Jordy's eyes linger on my skin for a moment. “Holy crap. I bet your mom was mad.”

“She was too scared to be mad. But that was my first experience with therapy. She thought I was trying to hurt myself.” I smooth the fabric back down over my thighs. “I guess in a way I was.”

“Have you ever tried to aim it at people?” He plucks a pillow from the back of the couch and spins it between his hands.

“What do you mean?”

“Like Kimber. Let's say she's annoying you. Can you loiter around her and cause her to fall on her face or lose a match or something?”

The image of Kimber's dress ripping in psychology class flashes through my mind. But no, that had to be a coincidence. “It's not a superpower. I can't harness it and use it against my enemies.”

Jordy looks up at me, his eyes bright with curiosity. “Is Kimber your enemy?”

“No,” I say quickly. “I don't even know her. But you know what I mean.”

“Yeah. But it sounds like except for the fire that things have been going okay the past couple of years. Maybe whatever it was, it's ending.”

“Why would it be ending?”

“Maybe you've paid your karmic dues. Maybe you outgrew it. If things have changed, who cares why?”

“Things have been going better because I've been insanely careful,” I say. “I was going on seventy-six days without incident before I hit you.”

“Oh come on, Maguire. You didn't maim me for life. That doesn't count as a big enough deal to break your streak. People get hit with balls all the time. Let's go driving right now, you and me. We'll be fine, and then you can cross off another challenge.”

I frown. “You would risk your life just to test my curse?”

“Yes.” Jordy tosses the couch pillow up in the air and catches it. “Well, no. I'm confident that nothing will happen. One, I don't believe you're really cursed. And two, I'm kind of a golden boy, you know? Things have a way of working out for me.”

I glance from the tennis court in the backyard to the trophies to Jordy's relaxed posture. He does seem to be leading an exceptionally charmed life. “I'll think about it,” I say. “But not right now. I should get home.”

“Okay.” He drops the couch pillow and stands. “I'll walk you out.”

We head back into the sunlight. The street is full of cars. Kimber's barbecue must still be going strong. “You should go,” I say.

He shrugs. “I might. Just so no one makes a big deal of me not coming. Wouldn't want my sister to spread any uncomfortable rumors.”

“What did you mean about her being a rebel?”

He leans against the side of my mom's car. “She likes to push my parents' buttons.”

“And you?”

“I get the job of diffusing the bombs so the family doesn't explode.” Jordy looks down at the ground. “Just one more expectation, I guess.”

It seems like a lot for any one person to handle and I'm not sure what to say. “Thanks for your help today,” I finally blurt out. Anything to break the deafening silence.

“Sure.” He reaches out with one hand and gives me a gentle punch in the shoulder. “So we're on? Shrink-homework partners?”

“Well, I meant your help with my serve, but all right; I guess we can give it a try and see what happens.”

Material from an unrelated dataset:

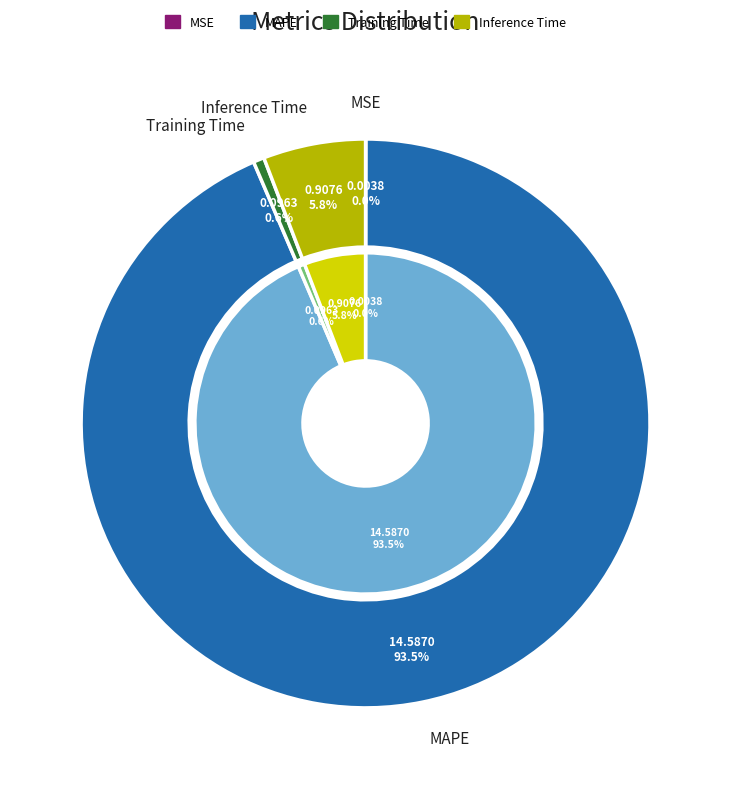

What is the majority slice?

MAPE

After I get home, I text Jade.

           
Me: I just wanted you to know that my purity is still intact.

           
Her: That's a relief. I don't want to join the convent all by myself.

           
Me: He did try to get me to go to some tennis party at Kimber's house, though.

           
Her: Probably to try to make you jealous when she hangs all over him.

           
Me: You really have a bad impression of him, don't you?

           
Her: I have two older brothers. I have a bad impression of most guys;)

I laugh out loud, but then a pang of sadness hits me. I think of Connor again, of the eighteen-year-old boy he'd be today if he hadn't died in the accident.